Is there a stylesheet or Windows commandline tool for controllable XML formatting, specifically putting attributes one-per-line?
Asked Answered
W

7

15

I am searching for an XSLT or command-line tool (or C# code that can be made into a command-line tool, etc) for Windows that will do XML pretty-printing. Specifically, I want one that has the ability to put attributes one-to-a-line, something like:

<Node>
   <ChildNode 
      value1='5'
      value2='6'
      value3='happy' />
</Node>

It doesn't have to be EXACTLY like that, but I want to use it for an XML file that has nodes with dozens of attributes and spreading them across multiple lines makes them easier to read, edit, and text-diff.

NOTE: I think my preferred solution is an XSLT sheet I can pass through a C# method, though a Windows command-line tool is good too.

Weinreb answered 2/4, 2010 at 18:5 Comment(3)
I updated my answer and posted an example.Hawkie
@stafford - I'd still take a look at Tidy (see my answer below). Its a handy command-line tool to have in your repertoire if you deal with XML, even if you don't end up using it for this particular problem.Catchup
@Bert F: Thanks, I will. I've found pretty-printing and canonicalizing tools to be very useful to keep in the toolbox in other domains.Weinreb
B
11

Here's a small C# sample, which can be used directly by your code, or built into an exe and called at the comand-line as "myexe from.xml to.xml":

    using System.Xml;

    static void Main(string[] args)
    {
        XmlWriterSettings settings = new XmlWriterSettings {
            NewLineHandling = NewLineHandling.Entitize,
            NewLineOnAttributes = true, Indent = true, IndentChars = "  ",
            NewLineChars = Environment.NewLine
        };

        using (XmlReader reader = XmlReader.Create(args[0]))

Skeletal landmark data:
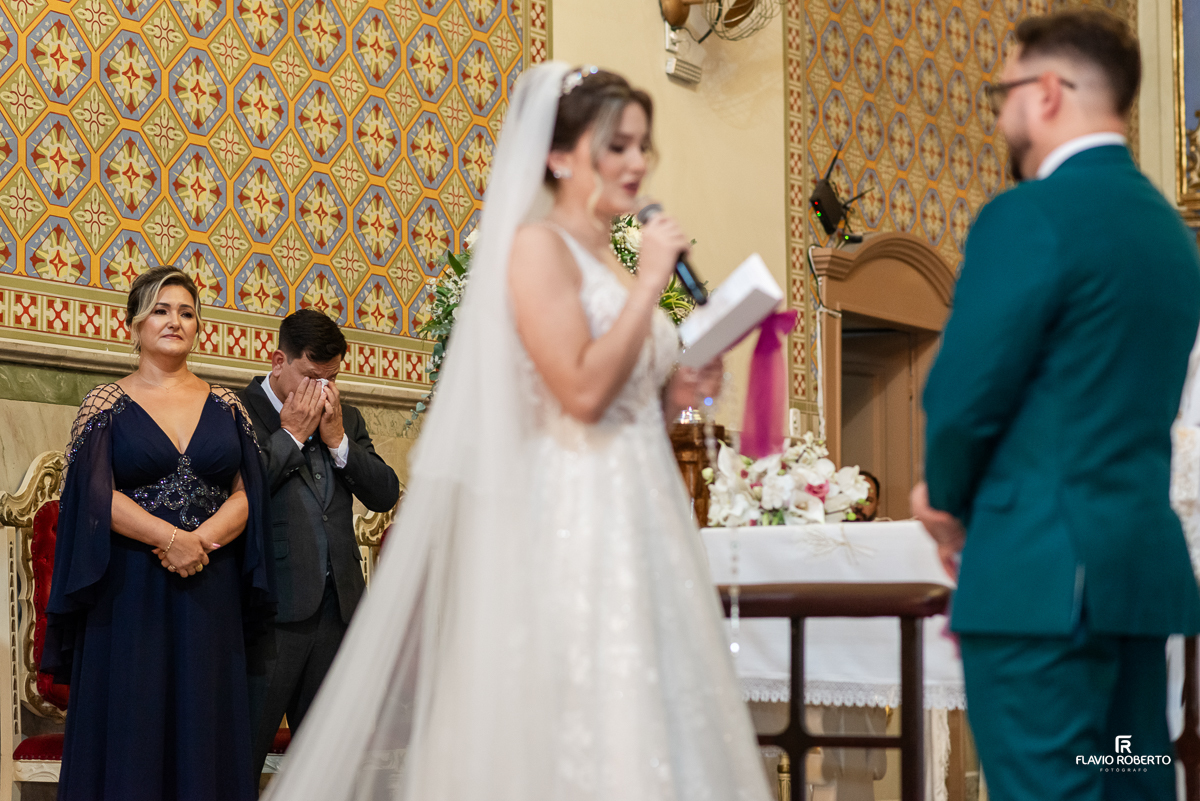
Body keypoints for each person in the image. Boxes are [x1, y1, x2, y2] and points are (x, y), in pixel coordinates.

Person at [261, 63, 771, 800]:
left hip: (640, 508)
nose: (636, 162)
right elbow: (581, 391)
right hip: (571, 511)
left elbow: (626, 410)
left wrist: (682, 388)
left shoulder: (610, 260)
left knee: (647, 714)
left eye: (642, 146)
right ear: (560, 156)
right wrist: (651, 286)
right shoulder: (537, 248)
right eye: (616, 145)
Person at [911, 11, 1200, 801]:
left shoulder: (1028, 215)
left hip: (1041, 586)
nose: (999, 114)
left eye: (1001, 93)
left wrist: (946, 503)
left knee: (1047, 788)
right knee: (1134, 782)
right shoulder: (1170, 238)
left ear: (1045, 93)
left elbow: (963, 395)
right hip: (1136, 585)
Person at [41, 266, 274, 800]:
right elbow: (93, 496)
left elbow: (248, 494)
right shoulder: (104, 403)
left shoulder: (228, 405)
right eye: (161, 310)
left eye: (187, 313)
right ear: (135, 324)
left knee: (205, 724)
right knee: (133, 724)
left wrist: (199, 541)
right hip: (129, 591)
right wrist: (171, 540)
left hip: (210, 586)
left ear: (198, 327)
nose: (175, 321)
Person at [240, 308, 401, 777]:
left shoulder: (345, 417)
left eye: (332, 378)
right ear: (279, 362)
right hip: (269, 613)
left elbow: (385, 493)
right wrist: (290, 435)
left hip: (337, 611)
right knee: (242, 755)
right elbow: (242, 493)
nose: (323, 390)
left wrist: (338, 442)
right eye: (312, 377)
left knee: (328, 767)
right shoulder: (238, 410)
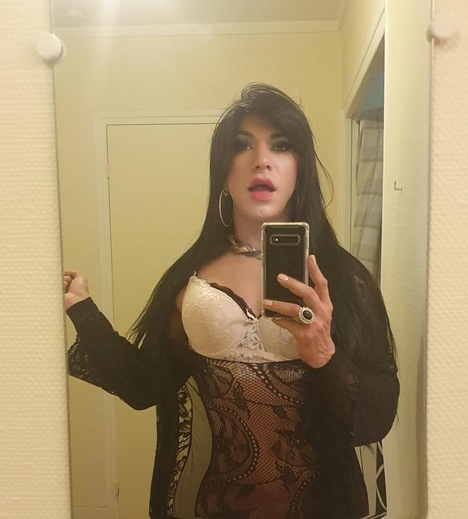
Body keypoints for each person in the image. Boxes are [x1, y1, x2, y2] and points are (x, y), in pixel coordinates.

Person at [64, 83, 399, 519]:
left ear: (299, 169)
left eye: (281, 146)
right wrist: (82, 310)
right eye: (242, 145)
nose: (262, 160)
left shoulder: (343, 278)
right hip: (216, 506)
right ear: (223, 172)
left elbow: (377, 416)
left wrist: (325, 356)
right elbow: (144, 384)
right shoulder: (190, 277)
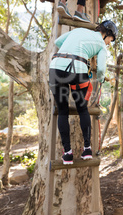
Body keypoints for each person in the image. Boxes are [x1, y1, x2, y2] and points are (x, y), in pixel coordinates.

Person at [49, 20, 118, 164]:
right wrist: (100, 79)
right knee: (82, 110)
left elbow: (57, 41)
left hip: (55, 68)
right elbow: (100, 70)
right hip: (77, 71)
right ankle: (87, 149)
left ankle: (67, 153)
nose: (109, 43)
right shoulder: (101, 45)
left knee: (62, 111)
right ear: (108, 34)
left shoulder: (78, 30)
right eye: (111, 39)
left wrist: (69, 52)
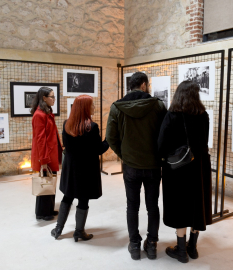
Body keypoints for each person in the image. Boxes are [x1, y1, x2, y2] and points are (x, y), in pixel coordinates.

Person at [106, 72, 167, 260]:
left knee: (132, 206)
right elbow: (165, 135)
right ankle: (152, 244)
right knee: (152, 206)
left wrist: (123, 155)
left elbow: (110, 137)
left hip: (131, 166)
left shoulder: (117, 107)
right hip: (153, 165)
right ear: (143, 85)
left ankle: (134, 245)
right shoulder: (157, 105)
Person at [158, 81, 213, 263]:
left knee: (180, 206)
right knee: (197, 204)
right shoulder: (203, 115)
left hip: (178, 169)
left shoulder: (172, 115)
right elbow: (204, 142)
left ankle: (181, 251)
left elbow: (162, 145)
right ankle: (193, 247)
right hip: (199, 167)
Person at [51, 95, 109, 242]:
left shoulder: (66, 125)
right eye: (92, 105)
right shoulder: (92, 127)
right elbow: (99, 149)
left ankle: (58, 229)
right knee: (83, 199)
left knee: (68, 196)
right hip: (87, 169)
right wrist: (109, 140)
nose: (94, 107)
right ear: (85, 108)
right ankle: (79, 232)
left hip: (71, 168)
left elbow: (68, 147)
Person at [31, 87, 62, 221]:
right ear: (44, 98)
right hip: (45, 155)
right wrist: (43, 160)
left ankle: (48, 209)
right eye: (52, 97)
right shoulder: (39, 115)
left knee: (51, 181)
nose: (54, 99)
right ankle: (42, 213)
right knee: (45, 182)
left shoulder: (47, 112)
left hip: (51, 153)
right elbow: (40, 139)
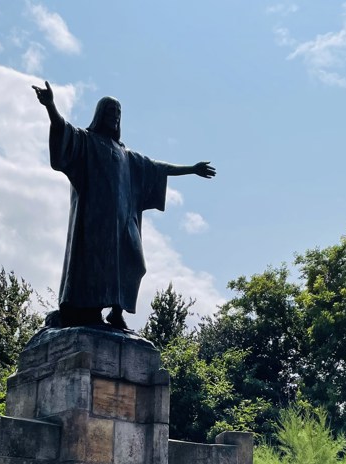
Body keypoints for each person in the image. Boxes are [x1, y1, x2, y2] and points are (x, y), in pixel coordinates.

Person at [33, 81, 216, 330]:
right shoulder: (87, 141)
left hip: (123, 223)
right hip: (94, 221)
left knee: (134, 262)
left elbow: (157, 167)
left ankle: (117, 311)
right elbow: (64, 132)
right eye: (110, 113)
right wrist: (51, 106)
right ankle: (93, 311)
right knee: (93, 265)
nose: (115, 118)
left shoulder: (127, 156)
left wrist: (191, 169)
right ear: (100, 115)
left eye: (118, 114)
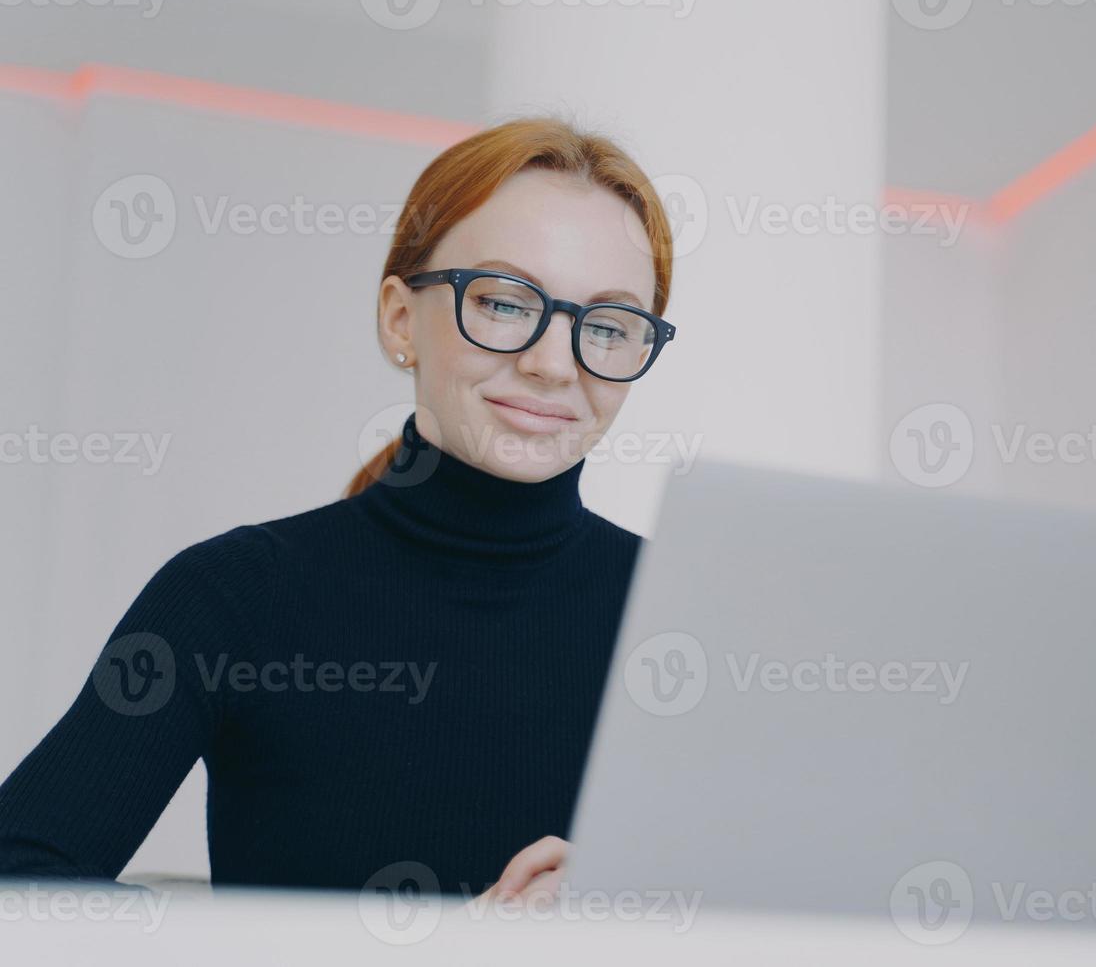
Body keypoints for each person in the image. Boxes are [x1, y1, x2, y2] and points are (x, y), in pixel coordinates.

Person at [0, 116, 677, 904]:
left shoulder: (678, 619)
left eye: (607, 325)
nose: (554, 364)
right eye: (501, 303)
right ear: (400, 319)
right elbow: (20, 878)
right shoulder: (236, 594)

→ **Task 1**: In the XML formatting thread, begin at the words "I am searching" and stop after "is good too.", then give that passage with "attributes" changed to "properties".
→ **Task 2**: Please rewrite the paragraph of the XML formatting thread that begins "It doesn't have to be EXACTLY like that" in a shorter form, keeping its main facts.
The records come from a separate source unrelated to the XML formatting thread.

→ **Answer box 1**:
I am searching for an XSLT or command-line tool (or C# code that can be made into a command-line tool, etc) for Windows that will do XML pretty-printing. Specifically, I want one that has the ability to put properties one-to-a-line, something like:

<Node>
   <ChildNode 
      value1='5'
      value2='6'
      value3='happy' />
</Node>

It doesn't have to be EXACTLY like that, but I want to use it for an XML file that has nodes with dozens of properties and spreading them across multiple lines makes them easier to read, edit, and text-diff.

NOTE: I think my preferred solution is an XSLT sheet I can pass through a C# method, though a Windows command-line tool is good too.

→ **Answer box 2**: It needn't match that layout exactly; I want it for an XML file whose nodes have dozens of attributes, which are easier to read, edit, and text-diff when spread across multiple lines.